Жак Аттали мог бы считаться пророком скифского движения, если бы не остановился в границах западной цивилизации и ее технологических установок. Хотя его и называли мистиком, даже приписывали к некоторым масонским ложам, его неокочевники это все же люди, которые свободно перемещаются от декораций до декораций, а не между ними. Они получают компетенции везде быть человеком цивилизации – с нотбуком и банковской картой – а не открывать себя для мистического опыта. Люди трех измерений, а не четырёхмерные, включающие дополнительное мистическое измерение.
Кульминацией неокочевников Аттали стала американская семья, которая во время отпуска ездит на минивэне по столицам Европы. В скифском понимании они даже не кочевники, просто декорации США, немного искаженные и стилистически украшенные, расползлись на всю Европу. Теперь Нью-Йорк и его стандарты везде, где есть дороги, декорации просто стали быстрее переносить с места на место, но никто и не думает их отменять или размыкать. Разумеется, эта семья видит только то, что написано на дорожной карте, или то, о чем говорит голос из космоса посредством навигатора, а попасть может только туда, где есть дорога. Все остальное пространство для них не существует и является тем самым задекоратьем, куда они в силу когнитивных, культурных и технологических ограничений не могут попасть. Да и не собираются: «Вчера смотрели Стену плача, а завтра смотрим пирамиды. Ну а на что тут еще можно смотреть?!»

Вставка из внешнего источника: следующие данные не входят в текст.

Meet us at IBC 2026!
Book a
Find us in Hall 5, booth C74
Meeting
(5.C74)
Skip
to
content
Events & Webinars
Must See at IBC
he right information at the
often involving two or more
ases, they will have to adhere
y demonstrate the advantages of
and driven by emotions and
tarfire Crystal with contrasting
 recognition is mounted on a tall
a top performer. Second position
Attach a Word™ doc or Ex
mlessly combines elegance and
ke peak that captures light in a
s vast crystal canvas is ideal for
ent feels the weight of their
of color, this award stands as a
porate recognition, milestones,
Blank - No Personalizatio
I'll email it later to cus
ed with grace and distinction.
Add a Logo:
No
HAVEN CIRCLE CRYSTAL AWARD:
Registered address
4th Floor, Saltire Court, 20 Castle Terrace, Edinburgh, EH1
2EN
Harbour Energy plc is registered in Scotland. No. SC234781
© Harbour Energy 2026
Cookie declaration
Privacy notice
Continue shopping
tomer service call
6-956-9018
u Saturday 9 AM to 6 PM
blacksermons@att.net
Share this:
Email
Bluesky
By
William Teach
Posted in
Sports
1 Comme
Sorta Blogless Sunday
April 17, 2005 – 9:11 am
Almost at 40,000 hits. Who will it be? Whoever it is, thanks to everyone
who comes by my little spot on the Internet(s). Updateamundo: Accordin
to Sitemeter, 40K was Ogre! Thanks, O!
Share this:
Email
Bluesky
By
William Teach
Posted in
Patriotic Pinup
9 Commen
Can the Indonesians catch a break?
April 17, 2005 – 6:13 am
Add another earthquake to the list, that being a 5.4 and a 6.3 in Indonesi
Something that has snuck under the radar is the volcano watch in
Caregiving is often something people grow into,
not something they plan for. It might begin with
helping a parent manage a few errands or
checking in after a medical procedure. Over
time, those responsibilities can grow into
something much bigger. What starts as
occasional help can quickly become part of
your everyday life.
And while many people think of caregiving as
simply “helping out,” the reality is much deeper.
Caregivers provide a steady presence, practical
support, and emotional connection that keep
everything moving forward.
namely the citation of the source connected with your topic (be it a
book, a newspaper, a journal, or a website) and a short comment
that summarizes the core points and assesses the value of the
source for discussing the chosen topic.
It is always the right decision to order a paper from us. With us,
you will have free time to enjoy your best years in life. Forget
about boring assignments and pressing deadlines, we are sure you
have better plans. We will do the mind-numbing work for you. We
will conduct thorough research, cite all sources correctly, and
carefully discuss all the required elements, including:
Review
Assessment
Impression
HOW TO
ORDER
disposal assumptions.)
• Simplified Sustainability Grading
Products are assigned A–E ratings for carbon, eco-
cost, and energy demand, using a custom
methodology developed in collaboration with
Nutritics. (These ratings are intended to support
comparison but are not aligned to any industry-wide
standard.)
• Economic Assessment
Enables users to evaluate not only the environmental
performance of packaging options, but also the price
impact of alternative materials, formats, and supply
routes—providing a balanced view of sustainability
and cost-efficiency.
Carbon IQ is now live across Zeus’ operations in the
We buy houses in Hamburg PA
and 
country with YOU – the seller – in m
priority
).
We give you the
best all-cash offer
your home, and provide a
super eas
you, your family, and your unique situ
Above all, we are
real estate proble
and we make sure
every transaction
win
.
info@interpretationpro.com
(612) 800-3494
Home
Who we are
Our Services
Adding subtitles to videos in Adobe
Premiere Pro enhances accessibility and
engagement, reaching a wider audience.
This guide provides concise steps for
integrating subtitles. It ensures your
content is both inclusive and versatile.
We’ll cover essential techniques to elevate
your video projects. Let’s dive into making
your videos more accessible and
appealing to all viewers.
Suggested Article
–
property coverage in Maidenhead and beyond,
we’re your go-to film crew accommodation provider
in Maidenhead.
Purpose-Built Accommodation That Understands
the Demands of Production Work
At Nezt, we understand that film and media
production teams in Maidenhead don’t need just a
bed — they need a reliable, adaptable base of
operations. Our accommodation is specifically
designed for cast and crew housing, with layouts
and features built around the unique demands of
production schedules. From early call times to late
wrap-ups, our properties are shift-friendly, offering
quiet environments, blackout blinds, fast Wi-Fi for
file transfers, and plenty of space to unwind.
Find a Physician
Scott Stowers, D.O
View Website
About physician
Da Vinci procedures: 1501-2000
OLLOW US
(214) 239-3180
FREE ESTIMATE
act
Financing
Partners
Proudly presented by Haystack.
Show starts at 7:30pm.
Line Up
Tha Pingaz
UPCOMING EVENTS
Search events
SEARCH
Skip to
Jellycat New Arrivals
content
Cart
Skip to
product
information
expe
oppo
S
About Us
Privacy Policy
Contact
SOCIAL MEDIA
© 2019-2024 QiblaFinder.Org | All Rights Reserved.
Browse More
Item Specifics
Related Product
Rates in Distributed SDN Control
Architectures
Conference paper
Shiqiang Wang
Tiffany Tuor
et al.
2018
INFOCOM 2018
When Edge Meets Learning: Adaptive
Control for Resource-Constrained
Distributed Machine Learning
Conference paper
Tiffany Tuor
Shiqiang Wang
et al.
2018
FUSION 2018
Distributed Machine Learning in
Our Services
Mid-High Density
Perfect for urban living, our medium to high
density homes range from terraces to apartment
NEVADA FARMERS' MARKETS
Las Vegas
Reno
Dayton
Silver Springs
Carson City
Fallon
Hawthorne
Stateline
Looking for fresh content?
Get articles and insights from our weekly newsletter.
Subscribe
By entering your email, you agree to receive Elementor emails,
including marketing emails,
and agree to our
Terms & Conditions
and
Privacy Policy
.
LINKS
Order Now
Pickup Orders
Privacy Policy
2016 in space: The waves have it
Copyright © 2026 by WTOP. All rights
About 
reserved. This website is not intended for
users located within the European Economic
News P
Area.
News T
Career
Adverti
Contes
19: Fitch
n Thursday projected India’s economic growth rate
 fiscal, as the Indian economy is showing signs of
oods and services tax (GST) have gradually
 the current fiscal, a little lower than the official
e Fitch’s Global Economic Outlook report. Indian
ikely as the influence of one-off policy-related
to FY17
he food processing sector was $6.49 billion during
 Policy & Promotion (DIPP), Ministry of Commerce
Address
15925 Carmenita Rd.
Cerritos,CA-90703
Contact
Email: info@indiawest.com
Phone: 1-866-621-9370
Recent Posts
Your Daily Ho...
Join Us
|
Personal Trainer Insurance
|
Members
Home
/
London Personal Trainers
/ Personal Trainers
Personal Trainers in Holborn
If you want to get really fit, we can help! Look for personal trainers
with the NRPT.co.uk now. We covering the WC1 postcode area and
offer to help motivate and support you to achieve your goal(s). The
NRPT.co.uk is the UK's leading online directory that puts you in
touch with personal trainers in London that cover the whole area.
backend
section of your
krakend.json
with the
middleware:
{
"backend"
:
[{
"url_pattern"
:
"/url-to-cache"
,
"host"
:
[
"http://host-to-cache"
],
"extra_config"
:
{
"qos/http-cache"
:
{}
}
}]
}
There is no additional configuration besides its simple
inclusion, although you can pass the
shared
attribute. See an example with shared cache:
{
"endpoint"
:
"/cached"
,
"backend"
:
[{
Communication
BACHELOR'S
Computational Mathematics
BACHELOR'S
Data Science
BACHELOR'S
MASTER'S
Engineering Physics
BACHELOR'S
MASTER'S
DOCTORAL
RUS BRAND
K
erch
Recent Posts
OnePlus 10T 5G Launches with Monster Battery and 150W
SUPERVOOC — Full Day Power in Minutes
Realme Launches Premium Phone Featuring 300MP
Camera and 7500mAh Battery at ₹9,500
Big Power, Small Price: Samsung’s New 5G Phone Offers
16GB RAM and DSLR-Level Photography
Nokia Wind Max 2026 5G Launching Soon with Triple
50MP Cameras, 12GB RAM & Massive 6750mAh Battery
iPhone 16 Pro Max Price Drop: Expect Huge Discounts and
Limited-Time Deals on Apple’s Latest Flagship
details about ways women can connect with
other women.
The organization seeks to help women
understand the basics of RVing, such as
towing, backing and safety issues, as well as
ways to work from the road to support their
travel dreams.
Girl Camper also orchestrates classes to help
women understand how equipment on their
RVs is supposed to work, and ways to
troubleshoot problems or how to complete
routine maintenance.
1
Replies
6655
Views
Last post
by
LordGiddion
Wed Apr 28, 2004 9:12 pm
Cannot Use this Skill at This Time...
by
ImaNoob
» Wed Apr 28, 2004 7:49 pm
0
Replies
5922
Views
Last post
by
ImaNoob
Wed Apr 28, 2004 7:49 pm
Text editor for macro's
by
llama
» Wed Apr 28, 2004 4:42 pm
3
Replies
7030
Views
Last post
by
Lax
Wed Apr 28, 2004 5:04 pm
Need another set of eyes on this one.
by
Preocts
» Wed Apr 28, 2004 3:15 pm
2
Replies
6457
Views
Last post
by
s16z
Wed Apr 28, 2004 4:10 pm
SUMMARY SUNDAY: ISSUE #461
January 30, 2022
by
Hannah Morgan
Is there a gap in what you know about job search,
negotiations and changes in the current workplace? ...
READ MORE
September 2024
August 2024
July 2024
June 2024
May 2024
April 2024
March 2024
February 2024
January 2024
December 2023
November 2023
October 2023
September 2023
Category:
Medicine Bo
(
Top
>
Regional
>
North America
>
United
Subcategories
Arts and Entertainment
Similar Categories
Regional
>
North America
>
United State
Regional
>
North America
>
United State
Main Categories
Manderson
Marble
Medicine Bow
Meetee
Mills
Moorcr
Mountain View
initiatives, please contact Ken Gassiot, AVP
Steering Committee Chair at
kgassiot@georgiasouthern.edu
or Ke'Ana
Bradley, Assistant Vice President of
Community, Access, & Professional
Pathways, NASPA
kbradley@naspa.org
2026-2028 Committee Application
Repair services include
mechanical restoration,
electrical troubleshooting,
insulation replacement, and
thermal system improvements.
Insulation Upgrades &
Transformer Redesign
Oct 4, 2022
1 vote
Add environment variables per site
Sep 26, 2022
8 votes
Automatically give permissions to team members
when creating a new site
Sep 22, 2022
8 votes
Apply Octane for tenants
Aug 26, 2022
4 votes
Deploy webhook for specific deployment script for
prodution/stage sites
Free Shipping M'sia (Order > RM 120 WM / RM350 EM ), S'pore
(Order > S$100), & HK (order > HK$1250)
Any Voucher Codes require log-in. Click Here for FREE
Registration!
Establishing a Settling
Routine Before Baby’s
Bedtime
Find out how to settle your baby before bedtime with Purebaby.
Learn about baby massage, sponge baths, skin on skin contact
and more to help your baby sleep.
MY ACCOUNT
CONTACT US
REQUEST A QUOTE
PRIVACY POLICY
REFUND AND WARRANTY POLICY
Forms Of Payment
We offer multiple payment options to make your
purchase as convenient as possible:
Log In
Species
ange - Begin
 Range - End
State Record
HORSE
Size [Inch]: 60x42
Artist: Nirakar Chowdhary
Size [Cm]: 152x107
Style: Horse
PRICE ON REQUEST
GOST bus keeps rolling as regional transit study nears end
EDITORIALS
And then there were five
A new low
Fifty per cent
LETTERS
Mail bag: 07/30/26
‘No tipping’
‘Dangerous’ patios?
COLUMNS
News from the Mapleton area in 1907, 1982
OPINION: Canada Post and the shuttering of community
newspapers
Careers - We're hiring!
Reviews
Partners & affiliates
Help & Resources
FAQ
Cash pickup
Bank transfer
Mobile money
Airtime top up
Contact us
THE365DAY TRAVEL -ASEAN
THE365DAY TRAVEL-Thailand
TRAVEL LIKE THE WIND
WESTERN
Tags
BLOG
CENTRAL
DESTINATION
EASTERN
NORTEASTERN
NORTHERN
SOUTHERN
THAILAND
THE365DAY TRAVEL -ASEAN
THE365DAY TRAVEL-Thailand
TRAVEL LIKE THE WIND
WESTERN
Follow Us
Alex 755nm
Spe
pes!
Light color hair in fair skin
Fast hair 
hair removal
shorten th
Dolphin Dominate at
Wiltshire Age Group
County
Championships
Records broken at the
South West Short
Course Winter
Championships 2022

Мы же входим в мир, где важно не только учить людей жить внутри декораций, но и вооружить человека для их трансгрессии, жизни вне их. Эту область знания можно обозначить, обобщить, концептуализировать и встроить в методологию обучения. Ровно так, как это делали скифы, придав своим сынам точки опоры и зверей-защитников, вручив им стиль, форму порождающую. Когда человека внутридекоратья парализует столкновение с мраком пещеры, трещины в декорации или кризис сценария той драмы, что производится на сцене жизни, всадник-кочевник находит возможности для опоры там, где «земля уходит из-под ног», опора в виде коня, а также противопоставить яме нейтрализующий ее курган. И найти свет для освещения пещеры – свет скифского золота. Там, где актеры со специально врученным им знанием говорят «это не моя компетенция», человек, ранее сталкивавшийся с задекоратьем в ритуалах взросления, отвечает: «Я мультикомпетентен и знаю, как обустроить любое неведомое доселе пространство. Я знаю, как построить шатер, как молиться неизвестным богам, как определить направление света, как защититься от злых духов царства тьмы, собрать композитный дальнобойных лук и принять роды».
Сегодня уходит целая эпоха людей, живущих в декорациях и самих являющимися декорациями: нищих людей, на фоне которых видны богатые, ленивых людей, на фоне которых видны активные, активных, на фоне которых выделяются успешные, богатых, на фоне которых прорисовываются заявители справедливости. Людей-декораций для других людей. Им на смену приходят мистики и люди с установкой к мистическому опыту. Кто вооружит этих задекоратьенавтов новыми способностями, тот и унаследует Землю.